Physical and environmental security
Nexma operates as a cloud-native service and does not maintain its own data center. Physical security of underlying infrastructure is the responsibility of subprocessors — primarily Vercel, Supabase, and Railway — each of which maintains SOC 2 or equivalent attestations covering physical access controls, environmental protection, and media disposal.
For Nexma personnel, work happens on managed endpoints. Office spaces (where present) require badge access and visitors are escorted at all times.
Operations security
Day-to-day platform operations follow documented procedures designed to prevent unauthorized change and detect deviation:
- Change management — Production changes are made via pull request, require at least one peer review, and pass automated tests and linting before merge. Emergency changes are documented and reviewed retroactively.
- Backups — Customer-bearing databases are backed up daily with point-in-time recovery for at least seven days. Backups are encrypted and stored separately from production.
- Logging — Authentication events, administrative actions, and security-relevant errors are logged. Application logs are retained for at least 90 days; audit logs for longer (see the Data Retention Policy).
- Monitoring and alerting — Uptime, error rates, and key performance metrics are continuously monitored. Anomalies trigger alerts to the on-call rotation.
- Patch and vulnerability management — Dependencies are tracked, scanned for known vulnerabilities on each build, and updated on a regular cadence. Critical patches are applied promptly.
Communications security
Internal communications use end-to-end encrypted channels where customer data may be discussed. External communications about security topics — including incident disclosures — go through the Security Lead.
Public security disclosures are coordinated through security@nexma.ai and follow the timelines defined in the Incident Response Policy.
System development and maintenance
Security is integrated into the development lifecycle through tooling and review:
- Peer code review — All changes to production code require pull request review. Reviewers are expected to consider security implications, not only functional correctness.
- Dependency scanning — Third-party dependencies are scanned on each build for known vulnerabilities. Findings above a defined severity threshold block release until remediated or accepted.

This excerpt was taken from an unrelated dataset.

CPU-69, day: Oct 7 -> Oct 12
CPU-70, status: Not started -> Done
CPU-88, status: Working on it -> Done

- Secret scanning — Repositories are scanned for accidentally committed secrets on each push. Detected secrets are rotated immediately.

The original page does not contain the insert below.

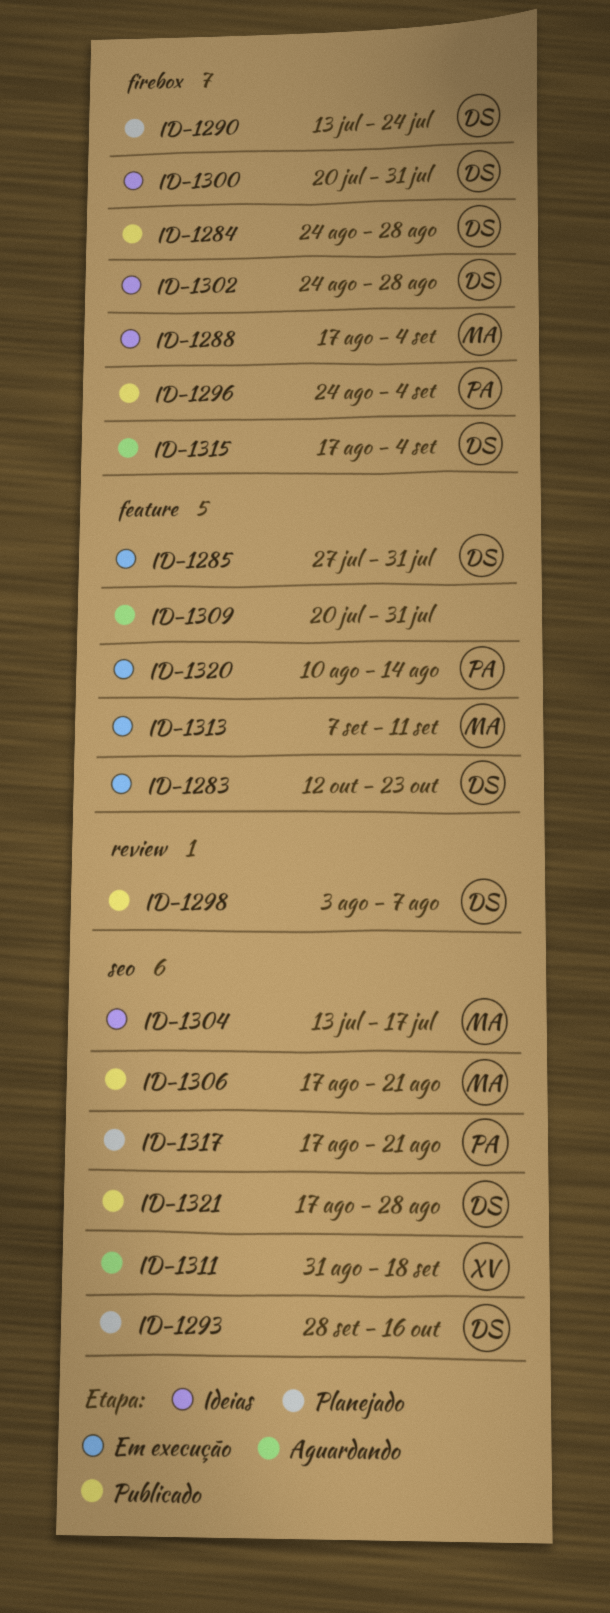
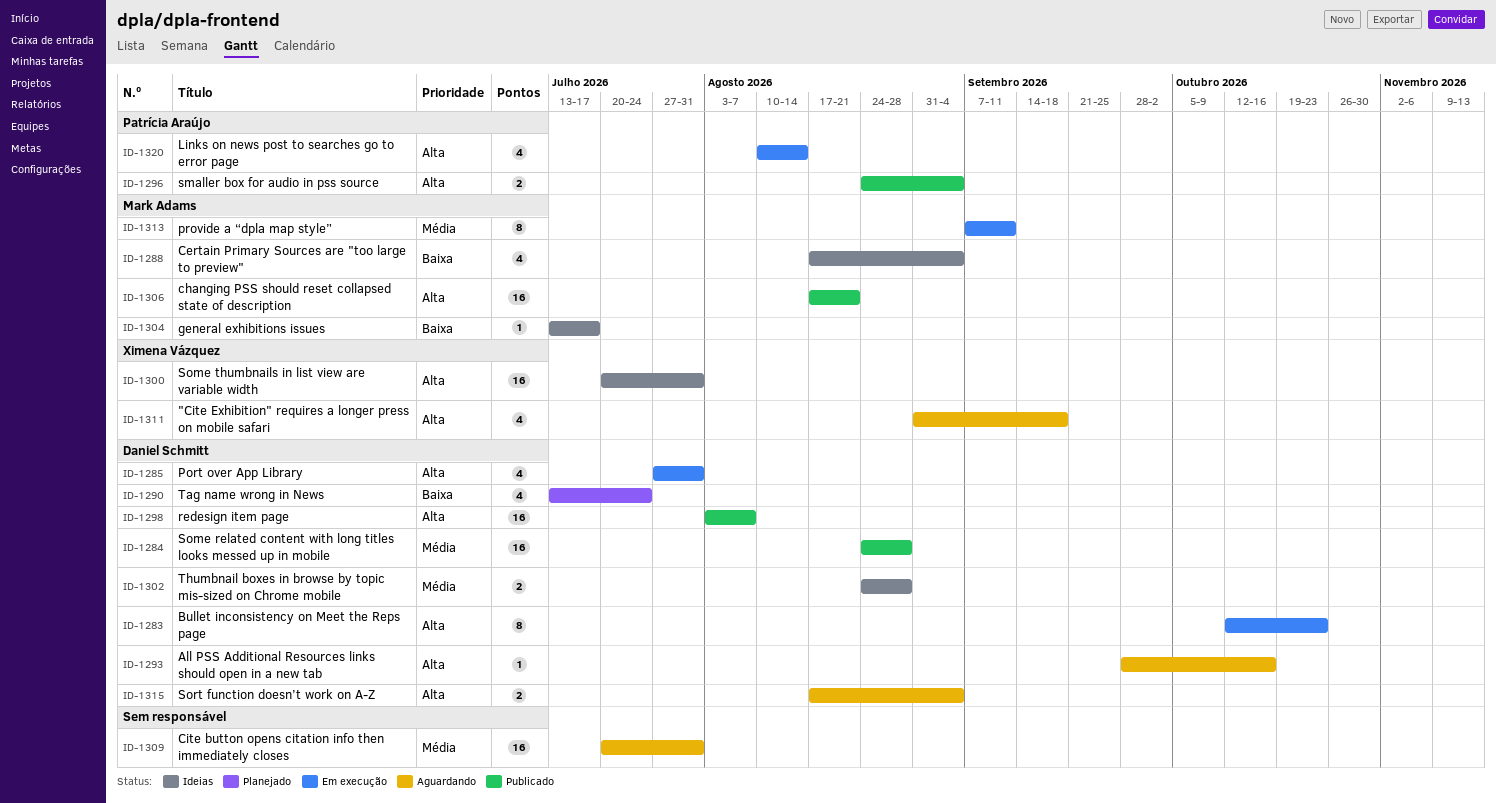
ID-1293, status: Planejado -> Aguardando
ID-1300, owner: Daniel Schmitt -> Ximena Vázquez
ID-1317: present -> none
ID-1321: present -> none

- Automated testing — Unit, integration, and end-to-end tests run on every change. Authentication, authorization, and tenant-isolation paths have dedicated coverage.
Supplier relationships
Vendors and subprocessors that handle customer data are reviewed before onboarding, monitored over time, and listed publicly. Full requirements are documented in the Vendor Management Policy.
Incident management
Security incidents are detected, classified, contained, and disclosed according to the Incident Response Policy.
Compliance
Nexma is actively building toward SOC 2 Type II readiness. We do not currently hold a SOC 2 report; the controls described in this policy reflect the state of the program as we work toward audit.
Where applicable, Nexma also aligns with GDPR, CCPA, and Israeli privacy law obligations as described in the Data Processing Agreement.
Policy review
This policy is reviewed at least annually by the Security Lead and approved by the Chief Executive. Material changes are recorded in the version history and communicated internally before taking effect.